───── EXTRAIT FOURNI

Gérald Bloncourt a vu l'expo "Haïti, deux siècles de création artistique" au Grand Palais
Gérald Bloncourt et l'Expo Haïti au Grand Palais
168 oeuvres, 56 artistes et deux siècles d'histoire... Le Grand Palais accueillie depuis le 19 novembre l'exposition "Haïti, deux siècles de création artistique", jusqu'au 15 février. Gérald Bloncourt est allé la visiter et pousse un coup de gueule.

──────────
───── ENTRÉES

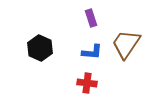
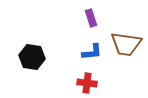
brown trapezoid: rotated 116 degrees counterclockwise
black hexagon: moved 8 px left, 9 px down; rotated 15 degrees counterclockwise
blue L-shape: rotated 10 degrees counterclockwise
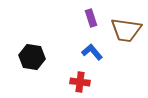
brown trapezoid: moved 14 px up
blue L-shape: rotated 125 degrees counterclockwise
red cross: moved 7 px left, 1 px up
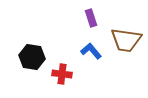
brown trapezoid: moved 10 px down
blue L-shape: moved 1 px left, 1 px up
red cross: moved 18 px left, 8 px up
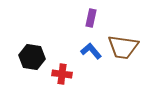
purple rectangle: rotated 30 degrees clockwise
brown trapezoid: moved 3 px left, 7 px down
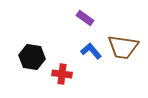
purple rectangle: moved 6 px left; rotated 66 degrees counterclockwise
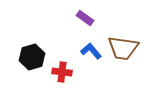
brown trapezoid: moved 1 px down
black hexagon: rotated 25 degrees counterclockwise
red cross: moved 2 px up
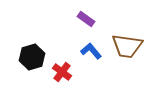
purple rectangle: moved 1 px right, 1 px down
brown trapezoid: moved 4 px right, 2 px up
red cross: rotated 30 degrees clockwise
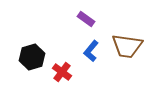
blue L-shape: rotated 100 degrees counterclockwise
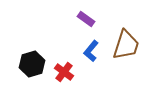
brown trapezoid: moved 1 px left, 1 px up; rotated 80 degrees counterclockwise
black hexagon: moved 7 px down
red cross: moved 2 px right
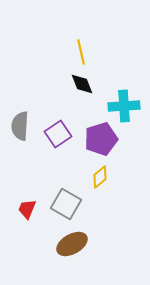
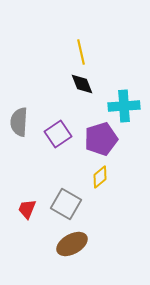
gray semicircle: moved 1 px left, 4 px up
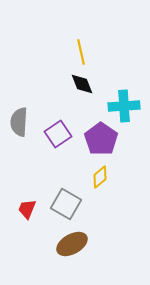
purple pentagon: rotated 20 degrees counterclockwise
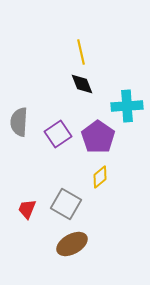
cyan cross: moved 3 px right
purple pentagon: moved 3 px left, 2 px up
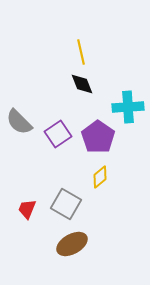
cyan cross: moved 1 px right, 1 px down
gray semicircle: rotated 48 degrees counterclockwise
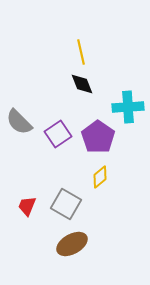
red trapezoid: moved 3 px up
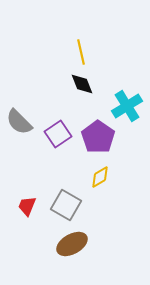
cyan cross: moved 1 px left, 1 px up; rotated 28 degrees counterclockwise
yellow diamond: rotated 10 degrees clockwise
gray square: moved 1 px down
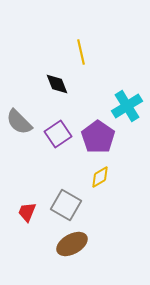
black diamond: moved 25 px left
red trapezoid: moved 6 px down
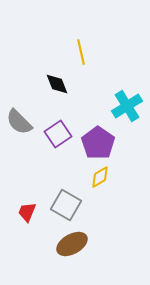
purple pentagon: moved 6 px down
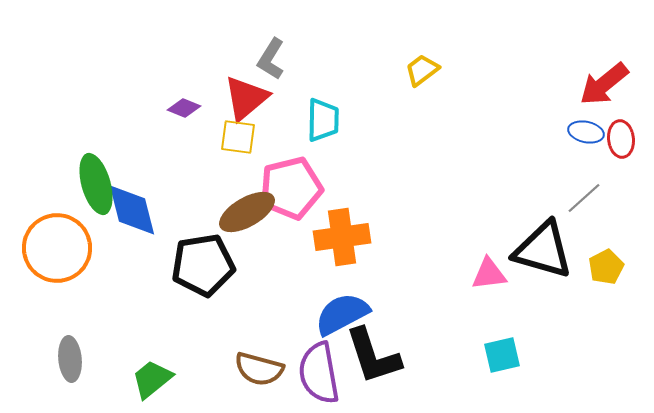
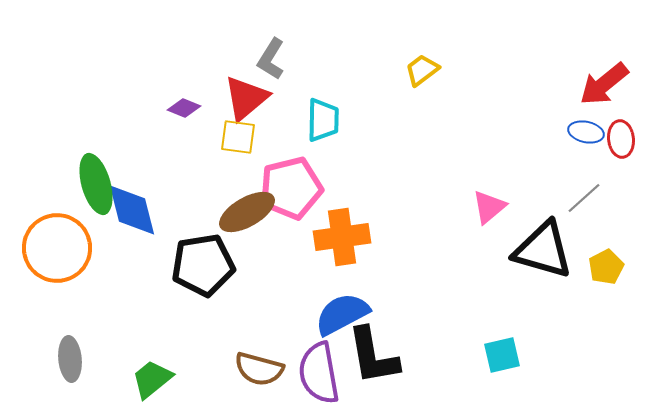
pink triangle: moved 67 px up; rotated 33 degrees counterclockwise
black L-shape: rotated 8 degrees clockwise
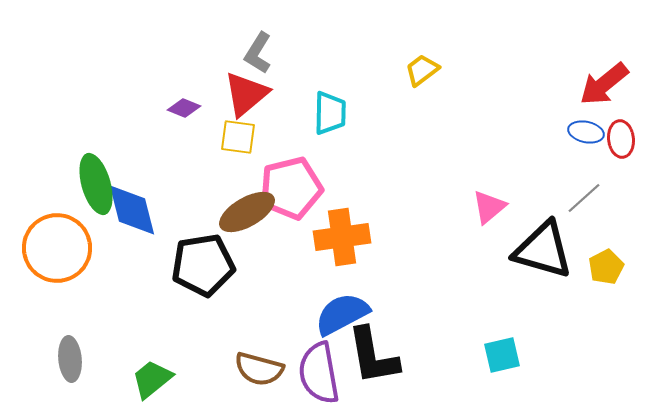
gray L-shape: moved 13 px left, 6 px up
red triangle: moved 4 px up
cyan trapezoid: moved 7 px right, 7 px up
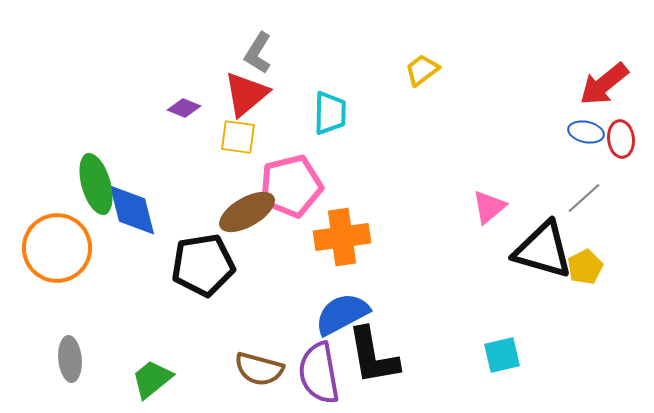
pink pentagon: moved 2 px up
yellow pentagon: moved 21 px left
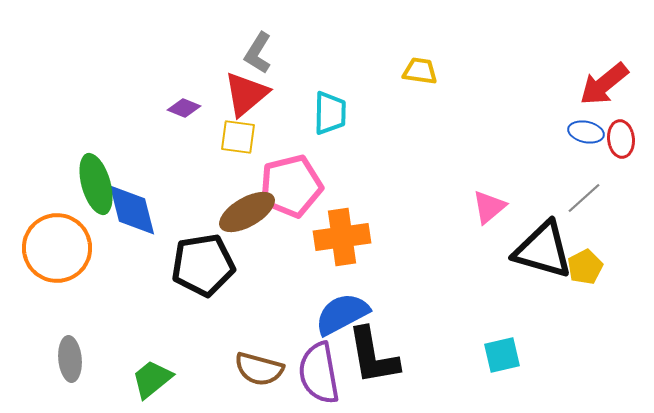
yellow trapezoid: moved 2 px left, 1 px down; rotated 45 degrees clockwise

──────────

## TÂCHES À FAIRE
A. Redonnez l'extrait en entier, mot pour mot.
B. Recopiez à l'identique les lignes des entrées, de celle qui contient « black diamond: moved 25 px left » jusqu'à la fin des entrées, ces deux bornes comprises. Laissez les images de côté.

## RÉSULTATS DE L'EXERCICE
A.
Gérald Bloncourt a vu l'expo "Haïti, deux siècles de création artistique" au Grand Palais
Gérald Bloncourt et l'Expo Haïti au Grand Palais
168 oeuvres, 56 artistes et deux siècles d'histoire... Le Grand Palais accueillie depuis le 19 novembre l'exposition "Haïti, deux siècles de création artistique", jusqu'au 15 février. Gérald Bloncourt est allé la visiter et pousse un coup de gueule.

B.
black diamond: moved 25 px left
red trapezoid: moved 6 px down
purple pentagon: moved 6 px down
pink triangle: moved 67 px up; rotated 33 degrees counterclockwise
black L-shape: rotated 8 degrees clockwise
gray L-shape: moved 13 px left, 6 px up
red triangle: moved 4 px up
cyan trapezoid: moved 7 px right, 7 px up
pink pentagon: moved 2 px up
yellow pentagon: moved 21 px left
yellow trapezoid: moved 2 px left, 1 px down; rotated 45 degrees clockwise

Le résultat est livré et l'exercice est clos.